Exercise instructions -> Filter the records below, keeping only lines with the string "about".

Dataset entries:
———

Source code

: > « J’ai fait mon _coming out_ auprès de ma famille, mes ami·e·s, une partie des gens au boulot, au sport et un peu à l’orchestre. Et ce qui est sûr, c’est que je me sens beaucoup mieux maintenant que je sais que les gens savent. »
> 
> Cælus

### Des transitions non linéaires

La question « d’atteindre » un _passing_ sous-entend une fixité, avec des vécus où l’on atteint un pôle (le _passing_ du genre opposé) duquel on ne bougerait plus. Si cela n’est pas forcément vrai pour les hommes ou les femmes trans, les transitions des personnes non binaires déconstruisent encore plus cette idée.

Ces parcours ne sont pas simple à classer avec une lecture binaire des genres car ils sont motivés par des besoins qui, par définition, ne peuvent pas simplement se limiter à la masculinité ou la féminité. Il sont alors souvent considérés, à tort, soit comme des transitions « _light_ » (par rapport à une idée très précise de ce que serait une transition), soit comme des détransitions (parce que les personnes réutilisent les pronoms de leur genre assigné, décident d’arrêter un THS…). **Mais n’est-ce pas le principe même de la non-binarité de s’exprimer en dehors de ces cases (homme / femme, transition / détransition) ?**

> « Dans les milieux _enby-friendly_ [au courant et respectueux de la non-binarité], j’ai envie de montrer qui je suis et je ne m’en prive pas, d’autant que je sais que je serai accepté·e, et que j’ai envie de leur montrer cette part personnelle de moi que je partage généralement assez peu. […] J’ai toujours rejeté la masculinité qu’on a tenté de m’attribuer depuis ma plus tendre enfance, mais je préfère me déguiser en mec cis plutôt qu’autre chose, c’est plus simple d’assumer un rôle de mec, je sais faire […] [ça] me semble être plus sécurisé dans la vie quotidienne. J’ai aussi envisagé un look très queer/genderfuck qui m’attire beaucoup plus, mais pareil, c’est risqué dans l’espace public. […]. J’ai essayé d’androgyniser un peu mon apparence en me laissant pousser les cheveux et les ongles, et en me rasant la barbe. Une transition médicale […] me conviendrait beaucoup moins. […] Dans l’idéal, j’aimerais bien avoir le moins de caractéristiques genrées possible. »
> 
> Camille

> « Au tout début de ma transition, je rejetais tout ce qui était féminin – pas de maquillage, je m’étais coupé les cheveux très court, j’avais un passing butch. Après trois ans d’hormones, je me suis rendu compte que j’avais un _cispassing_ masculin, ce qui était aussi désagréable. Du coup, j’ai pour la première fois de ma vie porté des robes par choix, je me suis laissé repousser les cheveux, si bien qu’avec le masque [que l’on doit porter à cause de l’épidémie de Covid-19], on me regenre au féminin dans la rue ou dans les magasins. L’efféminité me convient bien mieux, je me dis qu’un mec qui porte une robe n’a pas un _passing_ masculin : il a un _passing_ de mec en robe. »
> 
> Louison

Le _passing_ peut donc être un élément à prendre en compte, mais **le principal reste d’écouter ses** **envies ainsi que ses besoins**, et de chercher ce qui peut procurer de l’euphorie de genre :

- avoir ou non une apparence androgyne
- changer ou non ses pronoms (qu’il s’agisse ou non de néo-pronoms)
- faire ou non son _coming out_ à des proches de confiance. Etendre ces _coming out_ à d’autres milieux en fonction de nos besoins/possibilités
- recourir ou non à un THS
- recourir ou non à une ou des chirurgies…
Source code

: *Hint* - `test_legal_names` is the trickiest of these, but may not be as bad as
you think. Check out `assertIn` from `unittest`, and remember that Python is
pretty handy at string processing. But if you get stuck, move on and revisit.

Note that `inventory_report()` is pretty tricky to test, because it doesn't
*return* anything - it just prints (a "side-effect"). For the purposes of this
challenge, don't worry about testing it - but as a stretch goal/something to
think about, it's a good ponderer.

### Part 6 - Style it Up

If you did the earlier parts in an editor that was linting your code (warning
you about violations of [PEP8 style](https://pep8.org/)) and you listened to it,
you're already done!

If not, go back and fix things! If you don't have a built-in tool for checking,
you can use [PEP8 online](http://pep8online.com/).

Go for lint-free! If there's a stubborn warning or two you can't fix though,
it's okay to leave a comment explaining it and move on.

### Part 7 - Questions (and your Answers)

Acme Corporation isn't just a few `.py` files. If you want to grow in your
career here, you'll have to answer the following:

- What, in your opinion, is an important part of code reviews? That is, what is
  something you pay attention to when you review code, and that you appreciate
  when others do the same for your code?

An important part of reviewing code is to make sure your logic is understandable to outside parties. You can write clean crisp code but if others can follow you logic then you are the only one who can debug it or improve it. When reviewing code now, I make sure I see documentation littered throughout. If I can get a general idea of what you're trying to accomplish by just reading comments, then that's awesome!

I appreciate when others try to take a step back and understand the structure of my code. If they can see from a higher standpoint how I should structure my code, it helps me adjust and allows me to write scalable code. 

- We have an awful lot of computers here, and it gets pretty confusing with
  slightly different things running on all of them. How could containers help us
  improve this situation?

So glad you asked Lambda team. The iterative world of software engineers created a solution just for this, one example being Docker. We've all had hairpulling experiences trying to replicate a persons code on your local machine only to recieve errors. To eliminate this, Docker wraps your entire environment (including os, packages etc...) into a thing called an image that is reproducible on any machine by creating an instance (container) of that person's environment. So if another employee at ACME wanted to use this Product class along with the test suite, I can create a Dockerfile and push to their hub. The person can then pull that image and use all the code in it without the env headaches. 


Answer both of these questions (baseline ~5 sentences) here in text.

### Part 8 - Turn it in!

———

Problem solution ->
challenge, don't worry about testing it - but as a stretch goal/something to
think about, it's a good ponderer.
you about violations of [PEP8 style](https://pep8.org/)) and you listened to it,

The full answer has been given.